Since then, Briles has plugged two more quarterbacks into his system – this year, it’s Heisman candidate Bryce Petty – and continued to succeed. And in the first week of this season, the Bears not only put up 45 points despite Petty bruising his back, their defense mustered only the second shutout of the Briles era.
And that’s the thing about both A&M and Baylor: They appear to be only beginning to maximize their potential. At first, they may have been flashy and devoid of underlying substance, but over time, they’ve begun to fill in the gaps. Their linemen are bigger and more talented; their speed is now melding with an undercurrent of power.

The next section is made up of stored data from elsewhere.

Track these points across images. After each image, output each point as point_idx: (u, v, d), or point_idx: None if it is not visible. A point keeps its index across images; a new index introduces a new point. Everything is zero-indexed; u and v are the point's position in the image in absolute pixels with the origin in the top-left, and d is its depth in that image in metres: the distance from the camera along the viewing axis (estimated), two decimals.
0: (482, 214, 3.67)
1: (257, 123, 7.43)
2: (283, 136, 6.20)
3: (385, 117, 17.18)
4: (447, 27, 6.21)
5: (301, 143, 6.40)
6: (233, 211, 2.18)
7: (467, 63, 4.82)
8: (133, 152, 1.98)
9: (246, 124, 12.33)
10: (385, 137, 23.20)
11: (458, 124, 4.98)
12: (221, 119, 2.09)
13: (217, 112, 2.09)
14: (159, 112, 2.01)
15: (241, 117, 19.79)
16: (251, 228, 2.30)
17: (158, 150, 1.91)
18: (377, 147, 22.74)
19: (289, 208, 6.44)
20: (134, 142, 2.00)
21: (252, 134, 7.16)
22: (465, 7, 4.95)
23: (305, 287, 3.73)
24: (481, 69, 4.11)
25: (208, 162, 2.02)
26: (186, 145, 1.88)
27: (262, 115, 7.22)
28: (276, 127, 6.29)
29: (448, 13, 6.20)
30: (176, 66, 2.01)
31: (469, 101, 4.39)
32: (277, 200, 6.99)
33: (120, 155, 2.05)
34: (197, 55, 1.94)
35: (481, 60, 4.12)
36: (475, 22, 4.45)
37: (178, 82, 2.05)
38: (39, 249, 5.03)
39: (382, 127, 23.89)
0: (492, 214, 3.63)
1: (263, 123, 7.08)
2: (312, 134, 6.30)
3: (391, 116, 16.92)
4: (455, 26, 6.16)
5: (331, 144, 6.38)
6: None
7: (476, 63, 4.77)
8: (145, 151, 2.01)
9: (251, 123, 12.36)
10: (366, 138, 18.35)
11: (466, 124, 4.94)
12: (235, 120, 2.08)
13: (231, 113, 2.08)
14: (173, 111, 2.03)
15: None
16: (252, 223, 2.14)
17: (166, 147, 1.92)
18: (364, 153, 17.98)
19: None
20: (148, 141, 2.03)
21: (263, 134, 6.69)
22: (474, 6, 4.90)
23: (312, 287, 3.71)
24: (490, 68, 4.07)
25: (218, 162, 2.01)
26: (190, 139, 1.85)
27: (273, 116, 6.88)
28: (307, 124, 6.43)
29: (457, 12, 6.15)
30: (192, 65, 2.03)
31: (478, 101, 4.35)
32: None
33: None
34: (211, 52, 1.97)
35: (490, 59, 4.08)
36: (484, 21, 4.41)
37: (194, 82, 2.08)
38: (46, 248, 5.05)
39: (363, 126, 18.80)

This is Texas we’re talking about, and so football talent is everywhere, and traditionally that talent has put the University of Texas first on its list. But as Texas has struggled while running a less-radical offensive system, both A&M and Baylor have played their way into continued recruiting relevance. In the offseason, A&M kept Sumlin by offering him one of the richest contracts in the sport (as well as continued helicopter rides); Baylor assured a long-term place in major-college football by finishing construction of a brand-new stadium.

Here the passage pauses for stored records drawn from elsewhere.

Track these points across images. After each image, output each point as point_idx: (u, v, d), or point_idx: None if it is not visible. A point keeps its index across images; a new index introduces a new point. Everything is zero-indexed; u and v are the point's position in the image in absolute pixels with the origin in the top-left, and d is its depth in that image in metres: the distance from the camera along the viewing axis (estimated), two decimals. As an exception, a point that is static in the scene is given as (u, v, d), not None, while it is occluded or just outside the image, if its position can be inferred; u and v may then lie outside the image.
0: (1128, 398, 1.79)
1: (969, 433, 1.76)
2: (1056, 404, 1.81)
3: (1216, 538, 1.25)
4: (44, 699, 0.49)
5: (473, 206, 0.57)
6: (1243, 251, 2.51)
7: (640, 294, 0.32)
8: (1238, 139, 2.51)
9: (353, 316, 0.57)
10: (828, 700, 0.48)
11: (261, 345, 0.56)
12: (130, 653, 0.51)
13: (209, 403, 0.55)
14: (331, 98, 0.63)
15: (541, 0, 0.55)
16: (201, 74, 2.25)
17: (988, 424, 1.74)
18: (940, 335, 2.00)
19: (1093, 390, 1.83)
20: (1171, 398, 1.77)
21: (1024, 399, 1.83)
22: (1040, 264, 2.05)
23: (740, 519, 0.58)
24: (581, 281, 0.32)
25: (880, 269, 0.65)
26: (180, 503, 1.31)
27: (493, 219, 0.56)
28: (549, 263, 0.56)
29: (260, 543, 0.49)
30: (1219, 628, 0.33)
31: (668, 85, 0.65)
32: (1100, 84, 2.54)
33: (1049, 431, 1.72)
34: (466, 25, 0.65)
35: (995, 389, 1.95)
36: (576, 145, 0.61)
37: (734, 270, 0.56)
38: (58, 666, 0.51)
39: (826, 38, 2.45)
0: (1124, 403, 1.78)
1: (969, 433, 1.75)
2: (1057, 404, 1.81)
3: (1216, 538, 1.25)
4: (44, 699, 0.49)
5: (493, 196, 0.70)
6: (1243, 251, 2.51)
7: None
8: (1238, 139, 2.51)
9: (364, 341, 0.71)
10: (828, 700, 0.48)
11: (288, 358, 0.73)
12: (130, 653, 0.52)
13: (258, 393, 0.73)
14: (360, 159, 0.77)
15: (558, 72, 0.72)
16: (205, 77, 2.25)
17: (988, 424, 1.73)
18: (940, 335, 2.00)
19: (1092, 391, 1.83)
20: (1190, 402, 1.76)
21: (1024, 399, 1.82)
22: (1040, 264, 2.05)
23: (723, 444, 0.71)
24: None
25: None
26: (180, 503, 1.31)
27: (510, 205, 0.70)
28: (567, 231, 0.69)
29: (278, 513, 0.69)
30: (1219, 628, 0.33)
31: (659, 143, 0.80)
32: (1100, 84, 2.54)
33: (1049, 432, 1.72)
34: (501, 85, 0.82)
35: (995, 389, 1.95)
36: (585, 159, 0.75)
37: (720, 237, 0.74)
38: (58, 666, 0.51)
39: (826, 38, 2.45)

There’s still skepticism among some old-school southern fans about the viability of hurry-up spread offenses like Briles’ and Sumlin’s. In the offseason, Alabama coach Nick Saban and Arkansas coach Bret Bielema raised the question of whether the pace of offenses like these might cause more injuries (despite having no evidence to back up their thesis), and even proposed a rules change to neuter them that was voted down. But the idea that this concept is a fad is starting to feel more and more like an antiquated argument. And perhaps it might be a leap to liken the ongoing changes in Texas football to the potential shift in Texas politics, but here’s what I can say: With each passing season, it feels less and less likely that the progressive college football offense is going to up and fade into obsolescence. With each passing season, it feels more like college football – both within and outside of Texas – is just beginning to develop into what it might eventually become.